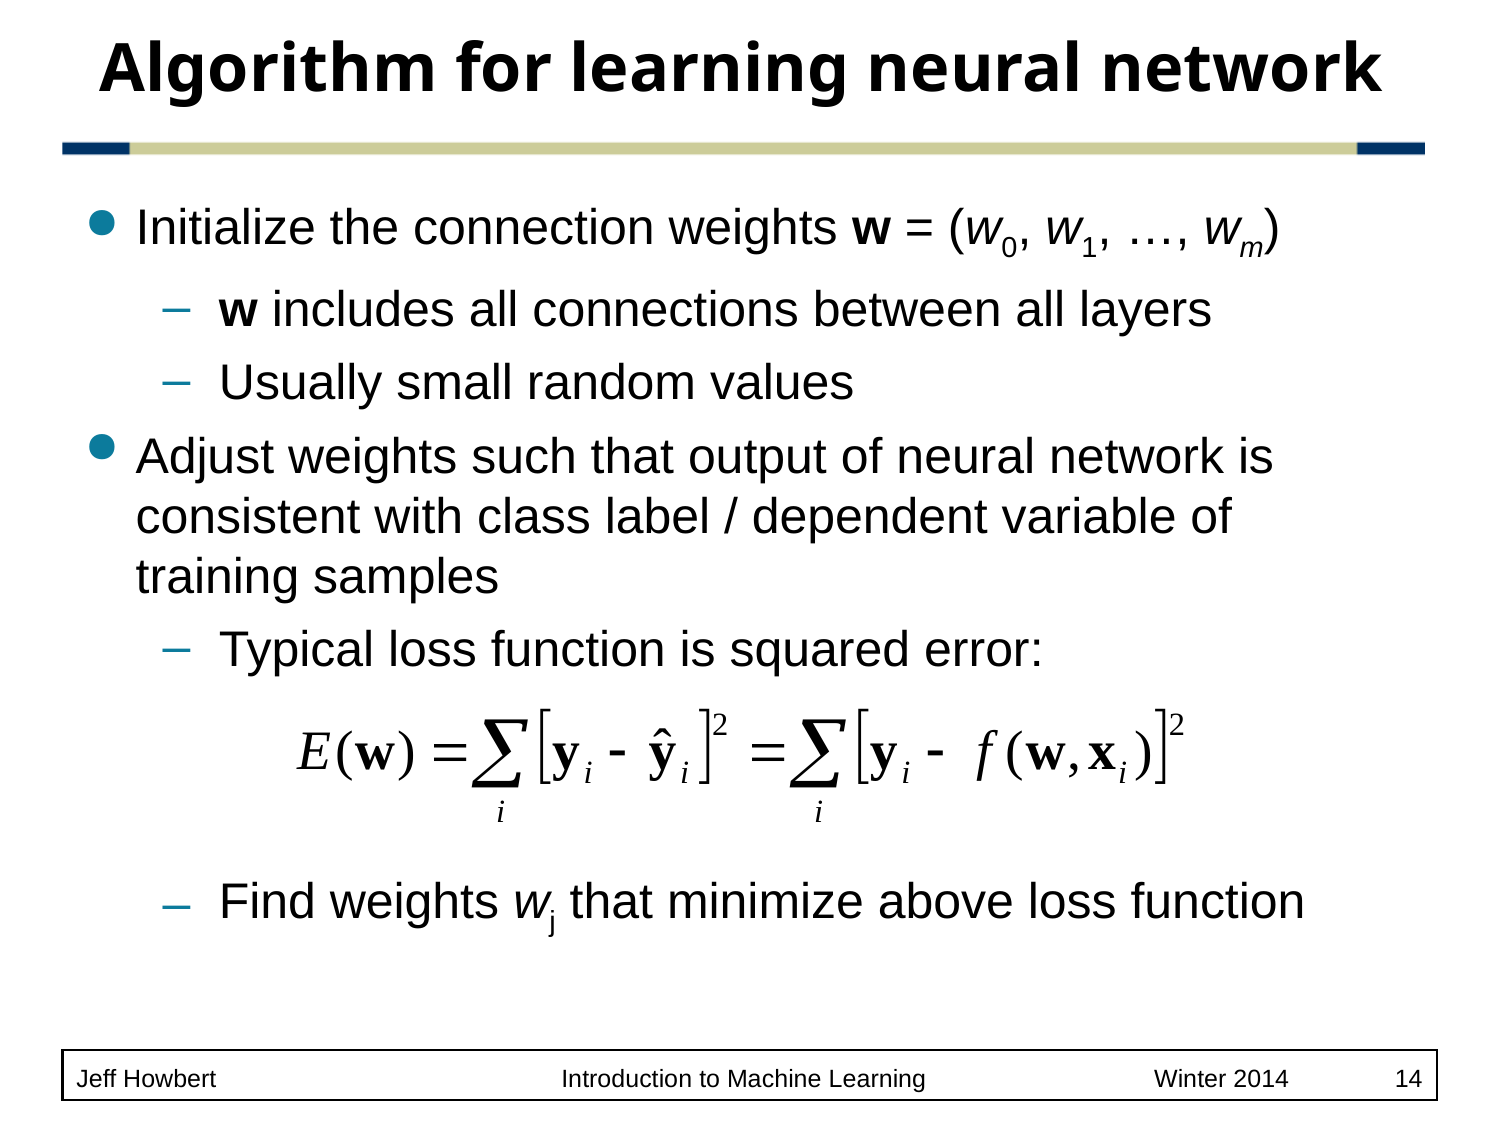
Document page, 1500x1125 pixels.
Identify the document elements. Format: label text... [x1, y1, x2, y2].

title Algorithm for learning neural network [61, 24, 1422, 113]
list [287, 700, 1197, 835]
list Initialize the connection weights w = (w0, w1, …, wm) w includes all connections between all layers Usually small random values Adjust weights such that output of neural network is consistent with class label / dependent variable of training samples Typical loss function is squared error: Find weights wj that minimize above loss function [72, 186, 1426, 1038]
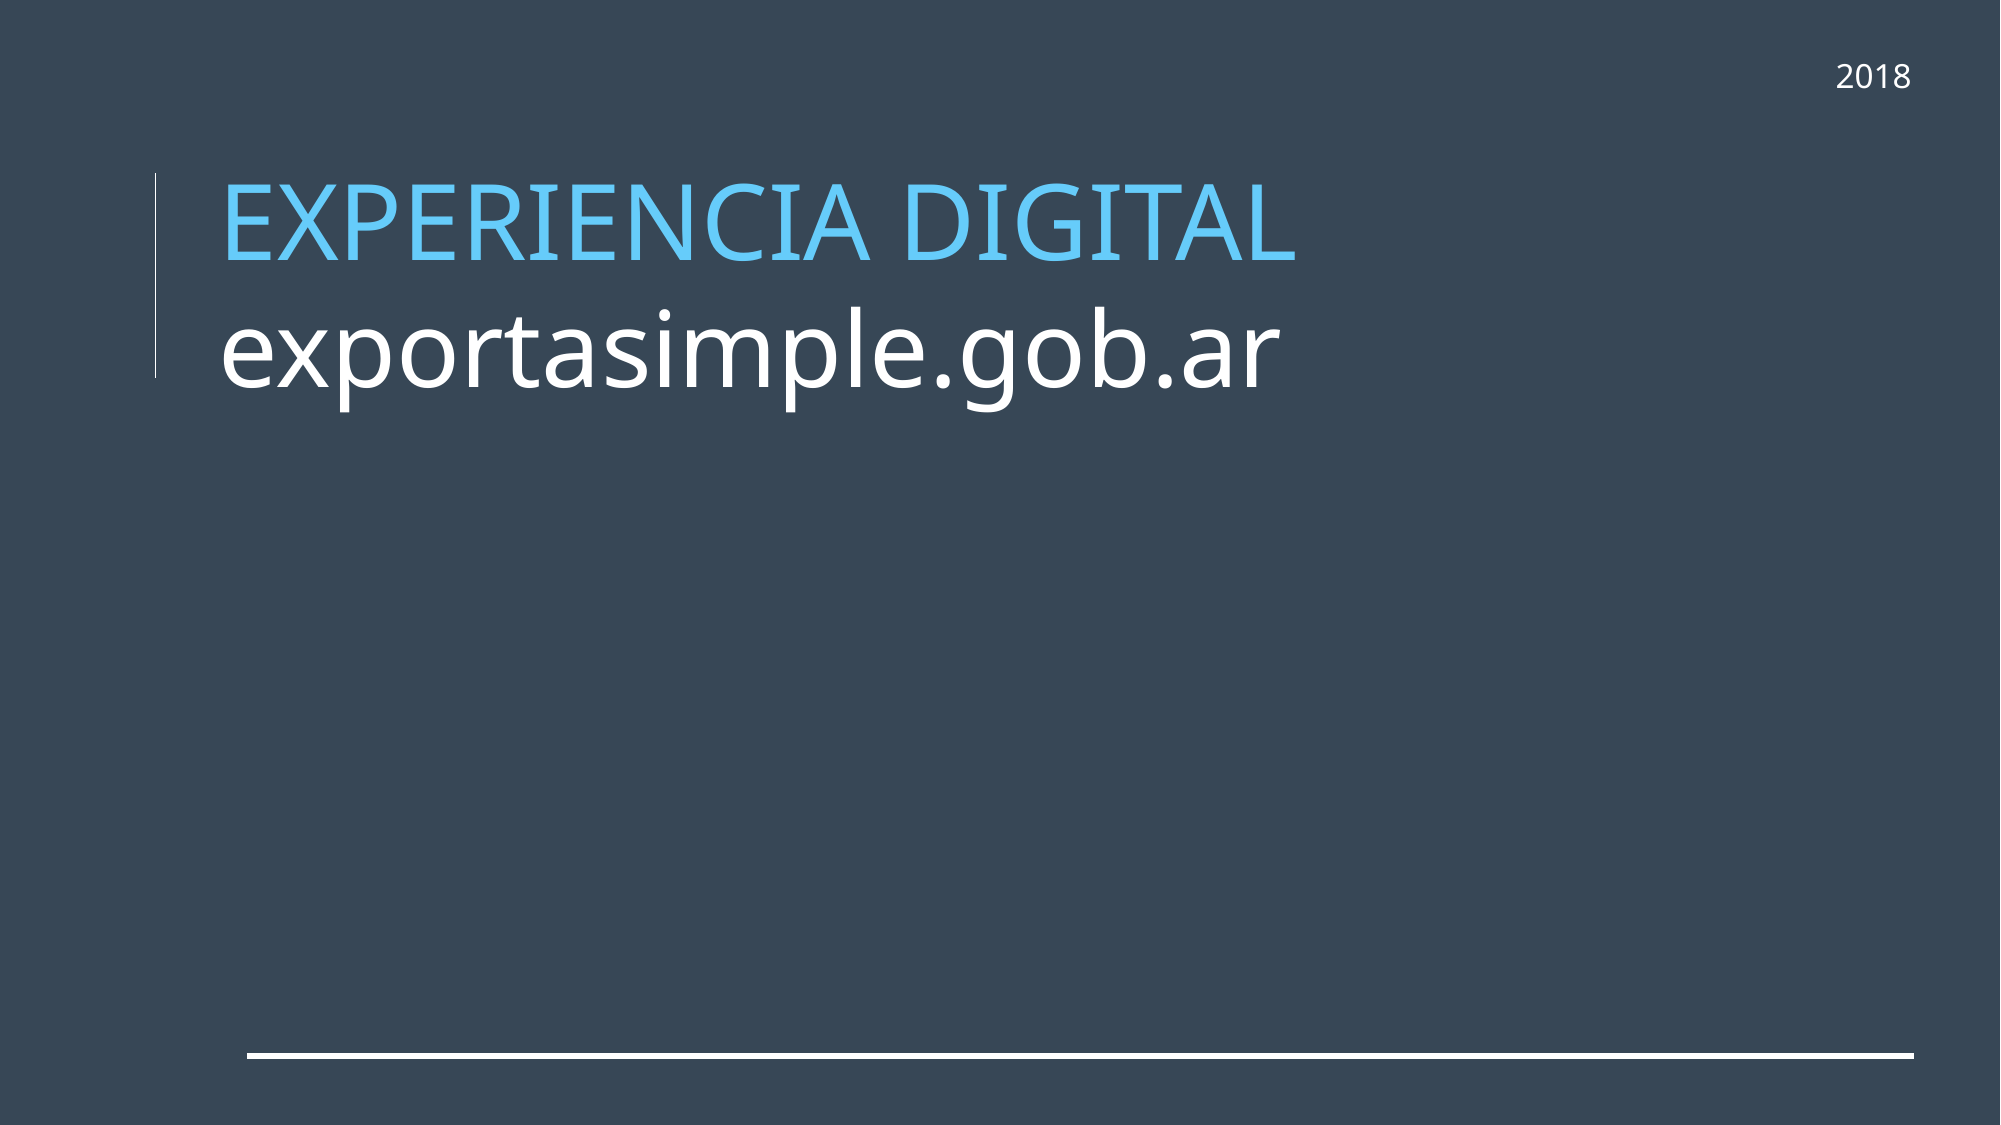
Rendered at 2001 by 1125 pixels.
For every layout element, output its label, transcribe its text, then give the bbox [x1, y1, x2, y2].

text_box 2018 [1826, 46, 1925, 102]
text_box EXPERIENCIA DIGITAL exportasimple.gob.ar [209, 146, 1550, 437]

::::::::

◆ TASK DETAILS ◆
Restate, word for word, the entries above, dropping any picture.

◆ SOLUTION TO THE EXERCISE ◆
Document page, 1500x1125 pixels.
Identify the document elements. Format: label text... [x1, y1, x2, y2].

title Algorithm for learning neural network [61, 24, 1422, 113]
list [287, 700, 1197, 835]
list Initialize the connection weights w = (w0, w1, …, wm) w includes all connections between all layers Usually small random values Adjust weights such that output of neural network is consistent with class label / dependent variable of training samples Typical loss function is squared error: Find weights wj that minimize above loss function [72, 186, 1426, 1038]
Rendered at 2001 by 1125 pixels.
For every layout element, output its label, transcribe its text, then give the bbox [x1, y1, x2, y2].

text_box 2018 [1826, 46, 1925, 102]
text_box EXPERIENCIA DIGITAL exportasimple.gob.ar [209, 146, 1550, 437]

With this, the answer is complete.